Question about AtivanRegister Today!
- by mandaaRN Sep 24, '12I always look into things too far but it's something that bothers me. I had a patient last night who had prn orders for two seperate Ativan orders. 2mg PO every 4 hours and 4mg IV every 2 hours. However, there was nothin written for breakthrough anxiety or such. My question is, if I give Ativan PO then decide pt needs IV dose, would I wait the 4 hours before giving it? What if it was the other way around and I gave IV Ativan then decided to give PO, would I wait 2 hours as the order for IV calls or wait the 4hours in between before I give PO? Ugh it's been bothering me all night. Simply how do I space out the two different routes of Ativan? I asked a nurse last night who just went on with a flight of ideas and never gave me a straight forward answer. Luckily the pt was not that agitated to need much Ativan, but if it were the case, how would I do it? Please help me
- Sep 24, '12 by ddunnrnI have no experience with IV Ativan, but have given lots of IM, up to 4 mg every 2 hours or so for really agitated patients. My main issue with the IV is that the cns depressive effects would come on so quickly I'd be scared to leave the patient alone. If it were me, I'd get the orders clarified, and maybe ask for IM instead of IV. I speak from psych experience, not med/surg or ICU/ED.
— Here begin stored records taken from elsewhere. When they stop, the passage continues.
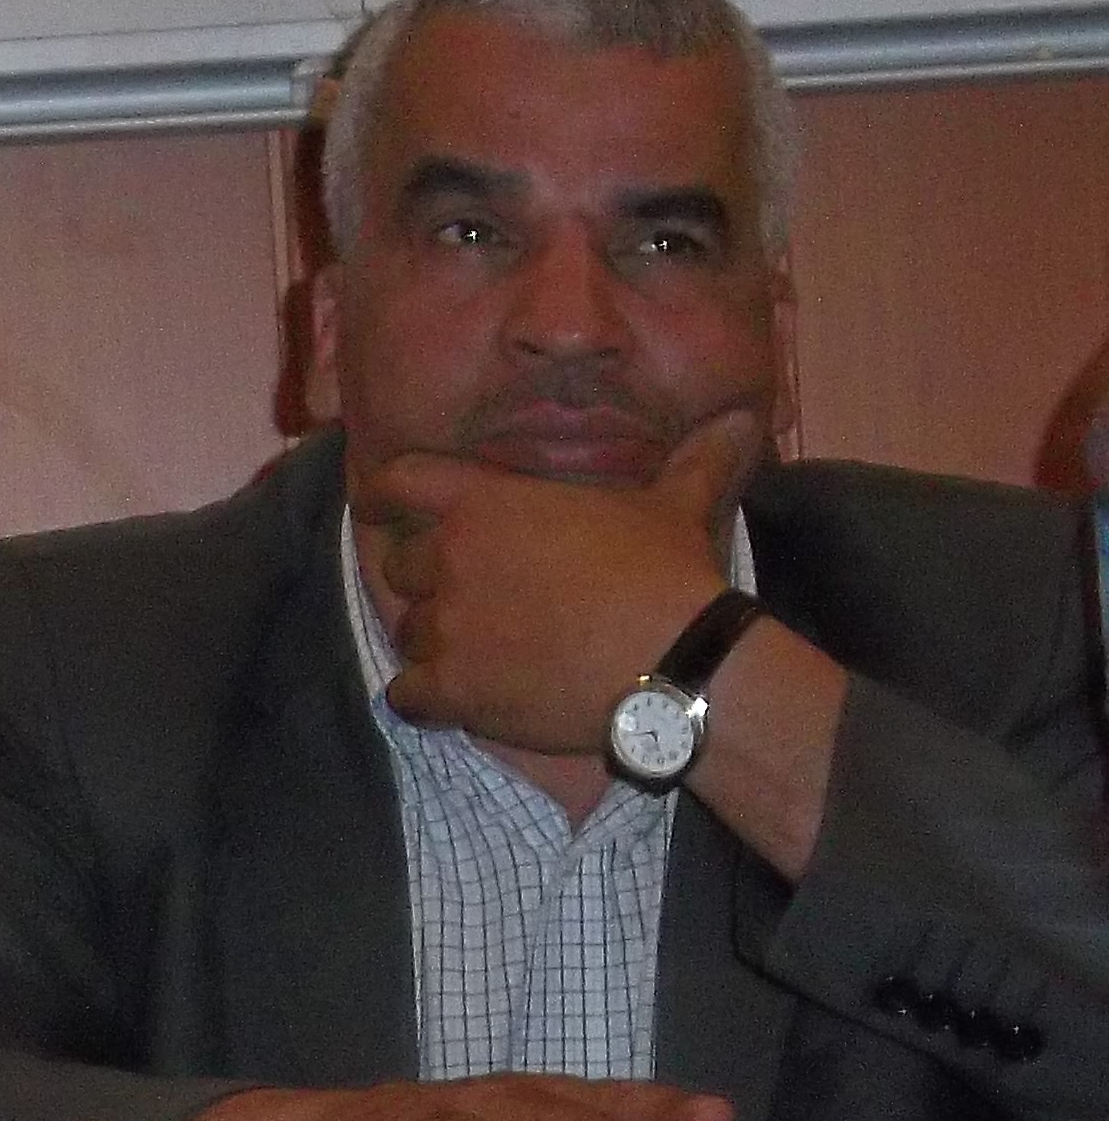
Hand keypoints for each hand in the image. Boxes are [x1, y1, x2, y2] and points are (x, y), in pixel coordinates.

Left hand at [359, 408, 769, 757]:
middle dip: (427, 581)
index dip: (380, 493)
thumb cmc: (671, 577)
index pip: (399, 481)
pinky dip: (425, 699)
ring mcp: (447, 627)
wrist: (676, 664)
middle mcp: (452, 560)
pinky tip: (459, 700)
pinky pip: (404, 695)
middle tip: (471, 598)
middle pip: (400, 567)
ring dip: (435, 642)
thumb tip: (746, 420)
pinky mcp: (451, 689)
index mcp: (487, 504)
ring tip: (484, 652)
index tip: (374, 504)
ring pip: (408, 634)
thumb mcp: (679, 505)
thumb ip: (696, 460)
- Sep 24, '12 by MeriwhenAgreed: Ativan IV works FAST, so both desired (sedation) and undesired (respiratory depression, delirium) will set in ASAP, much sooner than you think.
I wouldn't play around with any IV benzo because there's too much risk to the patient: you NEED get the orders clarified by the MD.
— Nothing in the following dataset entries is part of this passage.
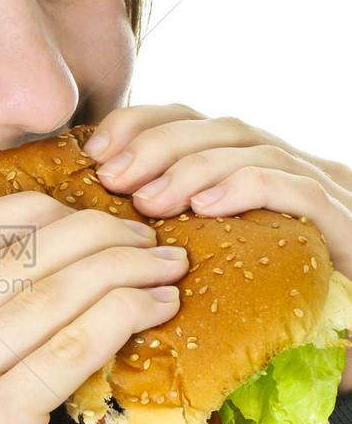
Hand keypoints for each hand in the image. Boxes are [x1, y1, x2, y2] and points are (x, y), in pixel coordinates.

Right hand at [0, 194, 188, 423]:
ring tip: (167, 267)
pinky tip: (157, 308)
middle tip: (147, 238)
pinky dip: (123, 316)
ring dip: (122, 269)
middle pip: (11, 258)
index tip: (86, 214)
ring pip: (48, 296)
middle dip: (93, 235)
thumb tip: (50, 262)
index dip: (30, 211)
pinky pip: (70, 346)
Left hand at [83, 104, 351, 389]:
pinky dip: (247, 189)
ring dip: (193, 168)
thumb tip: (102, 232)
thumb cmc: (280, 304)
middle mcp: (288, 166)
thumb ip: (173, 237)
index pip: (194, 119)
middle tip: (113, 177)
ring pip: (253, 149)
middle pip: (218, 127)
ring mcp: (321, 188)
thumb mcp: (218, 262)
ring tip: (148, 201)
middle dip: (157, 144)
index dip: (142, 123)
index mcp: (253, 167)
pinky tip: (206, 208)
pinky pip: (296, 189)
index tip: (96, 150)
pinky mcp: (343, 222)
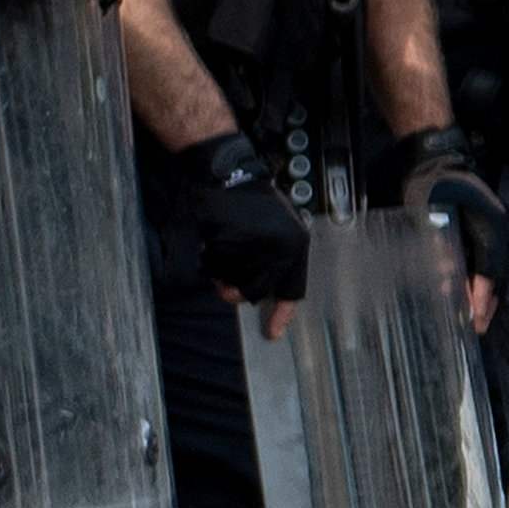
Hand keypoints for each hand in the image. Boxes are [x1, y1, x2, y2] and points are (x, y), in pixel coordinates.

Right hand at [170, 130, 310, 307]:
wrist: (229, 174)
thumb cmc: (253, 202)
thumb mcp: (280, 229)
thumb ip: (278, 260)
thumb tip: (266, 293)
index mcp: (297, 245)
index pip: (292, 289)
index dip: (282, 314)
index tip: (273, 333)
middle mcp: (280, 249)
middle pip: (256, 292)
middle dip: (239, 287)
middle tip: (229, 273)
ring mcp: (255, 247)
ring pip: (234, 283)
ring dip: (223, 274)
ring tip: (223, 252)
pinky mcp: (230, 243)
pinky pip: (216, 269)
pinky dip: (211, 261)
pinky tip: (214, 242)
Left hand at [389, 124, 505, 313]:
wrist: (435, 154)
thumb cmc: (432, 181)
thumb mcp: (429, 212)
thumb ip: (437, 244)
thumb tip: (444, 277)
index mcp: (490, 227)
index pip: (489, 270)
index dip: (482, 297)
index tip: (475, 320)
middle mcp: (497, 231)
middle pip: (496, 275)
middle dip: (486, 303)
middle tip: (477, 328)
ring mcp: (492, 230)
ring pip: (493, 270)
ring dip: (484, 295)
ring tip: (475, 318)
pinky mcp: (483, 230)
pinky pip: (485, 262)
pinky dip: (479, 281)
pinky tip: (468, 294)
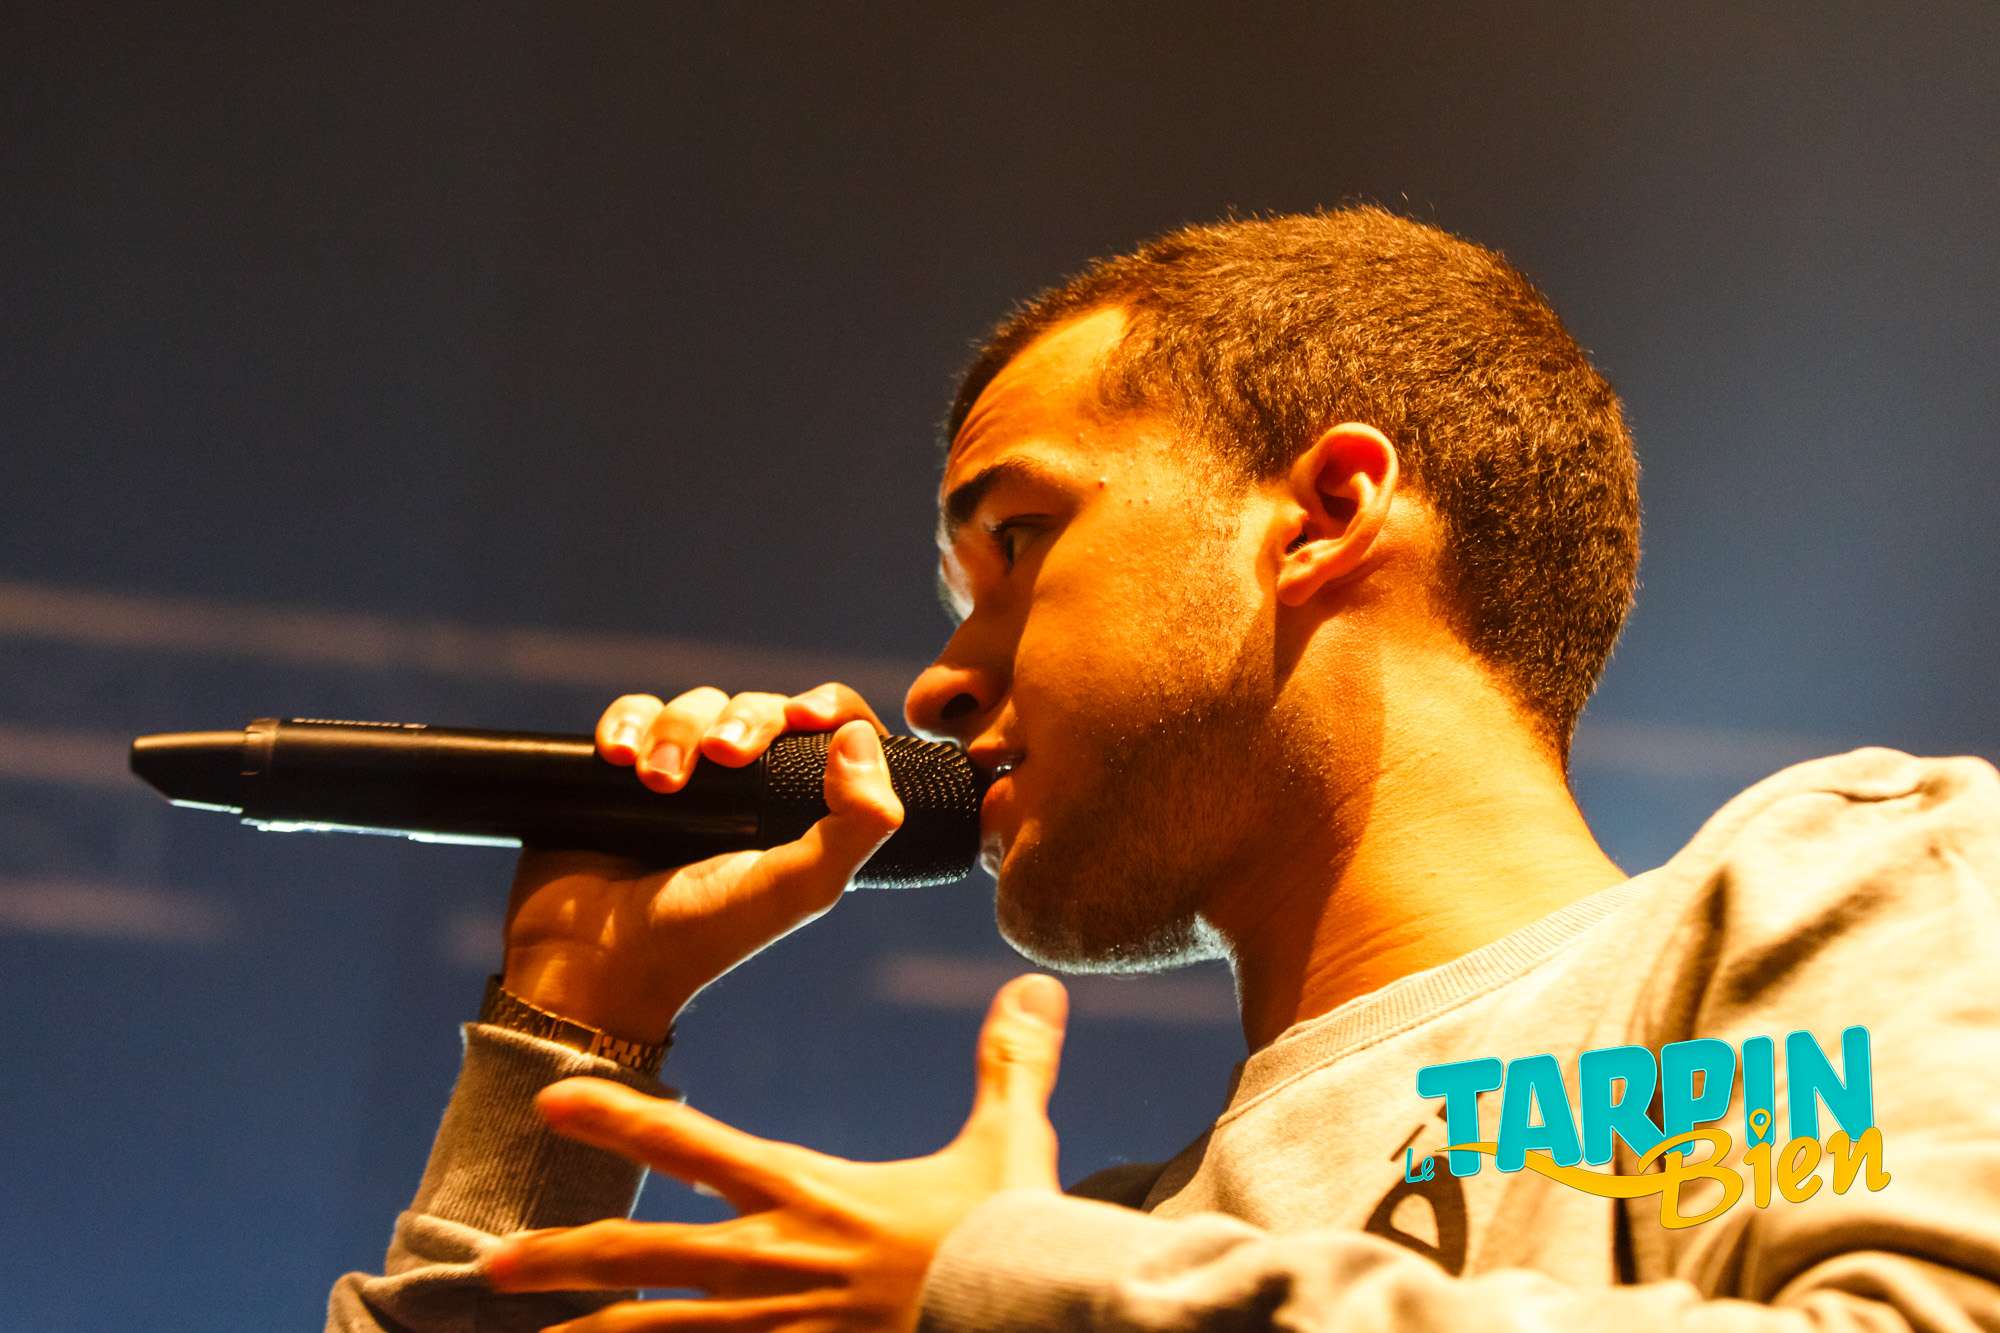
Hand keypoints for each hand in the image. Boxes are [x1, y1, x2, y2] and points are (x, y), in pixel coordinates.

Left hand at [483, 974, 1069, 1332]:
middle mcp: (774, 1262)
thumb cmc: (1009, 1240)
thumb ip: (1008, 1064)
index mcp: (808, 1194)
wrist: (1027, 1321)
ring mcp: (778, 1328)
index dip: (617, 1118)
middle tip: (486, 1264)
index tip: (550, 1096)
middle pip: (644, 1255)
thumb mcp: (1010, 1143)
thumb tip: (1035, 984)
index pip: (693, 1145)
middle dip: (562, 1256)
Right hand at [503, 684, 900, 1040]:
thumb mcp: (796, 889)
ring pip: (696, 706)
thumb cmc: (703, 934)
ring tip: (655, 781)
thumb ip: (854, 827)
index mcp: (798, 813)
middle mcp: (747, 790)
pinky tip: (617, 756)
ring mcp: (685, 779)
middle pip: (761, 709)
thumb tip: (859, 738)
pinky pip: (634, 715)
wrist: (595, 960)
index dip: (827, 707)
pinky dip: (627, 724)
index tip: (806, 715)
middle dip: (742, 721)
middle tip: (720, 755)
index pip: (833, 731)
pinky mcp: (623, 771)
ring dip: (676, 730)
- Sep 24, '12 by turnforthenurseRNYup, the order needs to be clarified with the MD. It could be that the MD forgot to d/c one of those orders, whether it be the PO or IV dose. I also typically do not see 4mg ordered unless the patient is seizing. I typically see anywhere from 0.5-2mg for anxiety/agitation, both IV and PO. PO can cause respiratory depression, too, but of course has a much slower onset than the IV preparation.